I believe you are talking about a 2011 CAAD10 frameset. 

Yes framesets are available, however i believe Cannondale does not allow bikes or frames to be sold online and shipped, so you have to physically visit a cannondale dealer to purchase a frameset or bike.

I believe $799 USD was the going rate for framesets this year, and they are availabe in white/black and red/white.


----------



## vette (Feb 1, 2009)

ok cool thanx ,seems like a good price ,gonna see what the red/white looks like


----------



## vette (Feb 1, 2009)

just called around ,2011 are soldout,2012 avail. september for $900 yes I meant caad 10 frame.


----------



## skleins (May 19, 2010)

Wonder how I could get one in the UK - I asked a dealer earlier this year and they gave me the impression that Caad10 frames were unavailable over here.


----------



## ph0enix (Aug 12, 2009)

skleins said:


> Wonder how I could get one in the UK - I asked a dealer earlier this year and they gave me the impression that Caad10 frames were unavailable over here.

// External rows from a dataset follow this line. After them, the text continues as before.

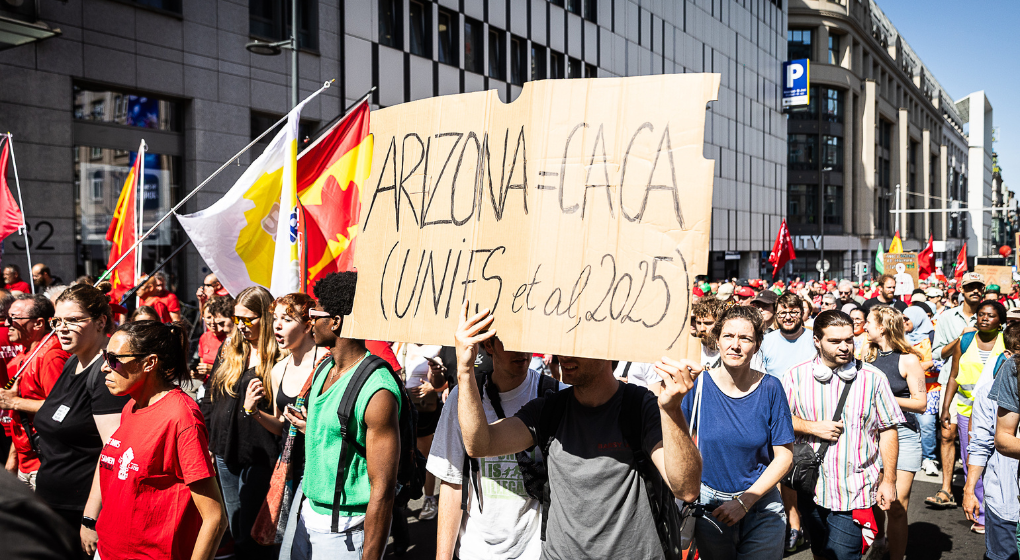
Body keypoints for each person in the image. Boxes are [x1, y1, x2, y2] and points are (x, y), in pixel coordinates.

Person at [455, 301, 702, 559]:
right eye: (562, 342)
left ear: (609, 348)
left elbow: (686, 489)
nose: (565, 354)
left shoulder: (640, 407)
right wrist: (464, 370)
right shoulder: (549, 409)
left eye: (577, 343)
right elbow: (480, 445)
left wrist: (672, 411)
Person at [279, 271, 404, 560]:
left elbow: (383, 489)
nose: (308, 321)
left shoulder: (377, 390)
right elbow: (340, 435)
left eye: (314, 314)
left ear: (335, 321)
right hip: (308, 519)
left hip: (346, 535)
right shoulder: (324, 369)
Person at [87, 321, 227, 559]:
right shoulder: (131, 405)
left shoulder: (181, 417)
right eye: (104, 356)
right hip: (107, 550)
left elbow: (215, 518)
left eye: (114, 360)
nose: (104, 368)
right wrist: (89, 520)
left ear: (149, 362)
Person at [428, 331, 564, 560]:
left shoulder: (556, 396)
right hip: (474, 550)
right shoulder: (463, 398)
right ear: (489, 345)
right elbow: (451, 483)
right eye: (512, 341)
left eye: (527, 339)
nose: (522, 350)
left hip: (535, 551)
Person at [782, 310, 903, 560]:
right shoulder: (795, 375)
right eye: (835, 341)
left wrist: (889, 480)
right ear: (817, 341)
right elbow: (779, 421)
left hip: (855, 489)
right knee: (820, 551)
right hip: (810, 485)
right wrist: (811, 427)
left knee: (841, 555)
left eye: (849, 340)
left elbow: (888, 429)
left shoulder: (873, 378)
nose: (845, 347)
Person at [682, 305, 794, 559]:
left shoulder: (771, 388)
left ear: (756, 345)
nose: (736, 345)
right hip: (710, 509)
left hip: (762, 506)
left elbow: (785, 456)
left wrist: (745, 502)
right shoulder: (697, 386)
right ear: (717, 340)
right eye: (729, 336)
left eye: (745, 338)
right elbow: (676, 442)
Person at [31, 284, 129, 556]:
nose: (61, 328)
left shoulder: (106, 373)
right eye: (57, 321)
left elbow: (112, 452)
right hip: (54, 502)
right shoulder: (71, 362)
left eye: (73, 320)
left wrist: (90, 518)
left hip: (81, 510)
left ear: (100, 322)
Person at [203, 286, 281, 559]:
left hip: (260, 456)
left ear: (267, 317)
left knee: (255, 533)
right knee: (236, 529)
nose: (241, 325)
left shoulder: (280, 355)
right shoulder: (229, 347)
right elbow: (211, 396)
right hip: (225, 451)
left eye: (249, 319)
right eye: (237, 318)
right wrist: (209, 441)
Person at [861, 306, 927, 560]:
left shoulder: (908, 359)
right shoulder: (867, 356)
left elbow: (920, 403)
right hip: (873, 435)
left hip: (904, 433)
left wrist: (885, 397)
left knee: (898, 505)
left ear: (883, 327)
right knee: (876, 498)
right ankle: (879, 540)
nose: (864, 326)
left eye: (868, 322)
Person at [935, 299, 1006, 531]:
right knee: (972, 459)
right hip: (968, 410)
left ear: (1001, 321)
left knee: (999, 459)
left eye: (991, 315)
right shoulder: (965, 341)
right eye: (981, 315)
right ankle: (980, 512)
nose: (984, 318)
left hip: (1001, 411)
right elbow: (953, 375)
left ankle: (1000, 509)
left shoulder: (1008, 343)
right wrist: (946, 408)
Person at [927, 272, 985, 508]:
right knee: (947, 433)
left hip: (983, 384)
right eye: (970, 287)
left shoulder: (991, 313)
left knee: (981, 437)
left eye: (978, 287)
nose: (975, 291)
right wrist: (961, 339)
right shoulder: (947, 318)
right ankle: (947, 488)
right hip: (953, 383)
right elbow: (937, 353)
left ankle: (980, 492)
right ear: (961, 290)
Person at [0, 294, 70, 488]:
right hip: (26, 462)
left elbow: (62, 409)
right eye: (6, 317)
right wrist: (14, 459)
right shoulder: (25, 355)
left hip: (45, 463)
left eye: (13, 318)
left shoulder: (51, 356)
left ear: (38, 324)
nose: (7, 323)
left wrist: (13, 402)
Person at [966, 322, 1020, 560]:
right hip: (1004, 496)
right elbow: (981, 442)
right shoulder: (988, 393)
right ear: (1008, 355)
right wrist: (970, 489)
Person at [243, 293, 321, 438]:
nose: (277, 325)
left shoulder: (327, 365)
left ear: (307, 327)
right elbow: (281, 425)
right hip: (290, 458)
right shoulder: (279, 370)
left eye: (286, 319)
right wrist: (253, 411)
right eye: (275, 318)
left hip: (317, 458)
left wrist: (309, 430)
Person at [394, 342, 447, 521]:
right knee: (401, 454)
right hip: (404, 407)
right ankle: (403, 496)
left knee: (426, 456)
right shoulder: (401, 345)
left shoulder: (437, 346)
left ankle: (429, 498)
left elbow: (446, 378)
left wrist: (433, 387)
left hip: (426, 410)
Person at [903, 305, 940, 477]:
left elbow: (940, 362)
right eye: (902, 318)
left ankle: (929, 458)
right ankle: (915, 456)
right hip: (907, 389)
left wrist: (921, 365)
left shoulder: (933, 337)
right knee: (910, 424)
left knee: (927, 425)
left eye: (907, 319)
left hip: (929, 389)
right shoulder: (901, 338)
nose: (904, 322)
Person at [194, 296, 234, 384]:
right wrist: (200, 374)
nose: (213, 321)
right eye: (208, 317)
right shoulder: (204, 337)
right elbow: (203, 369)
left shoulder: (230, 337)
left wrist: (213, 369)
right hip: (208, 385)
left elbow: (235, 370)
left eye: (215, 317)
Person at [693, 296, 724, 369]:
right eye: (698, 323)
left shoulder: (729, 351)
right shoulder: (692, 348)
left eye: (708, 323)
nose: (702, 328)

Call a U.S. dealer and see if they would ship it to the UK. If they're not willing, ask one of the blokes on RBR to buy it and ship it to you


----------



## andydale (Jan 17, 2007)

No cannondale framesets are available in europe.


----------



## vette (Feb 1, 2009)

just won a caad 10 in white off ebay for $880 have it tomorrow oh yeh


----------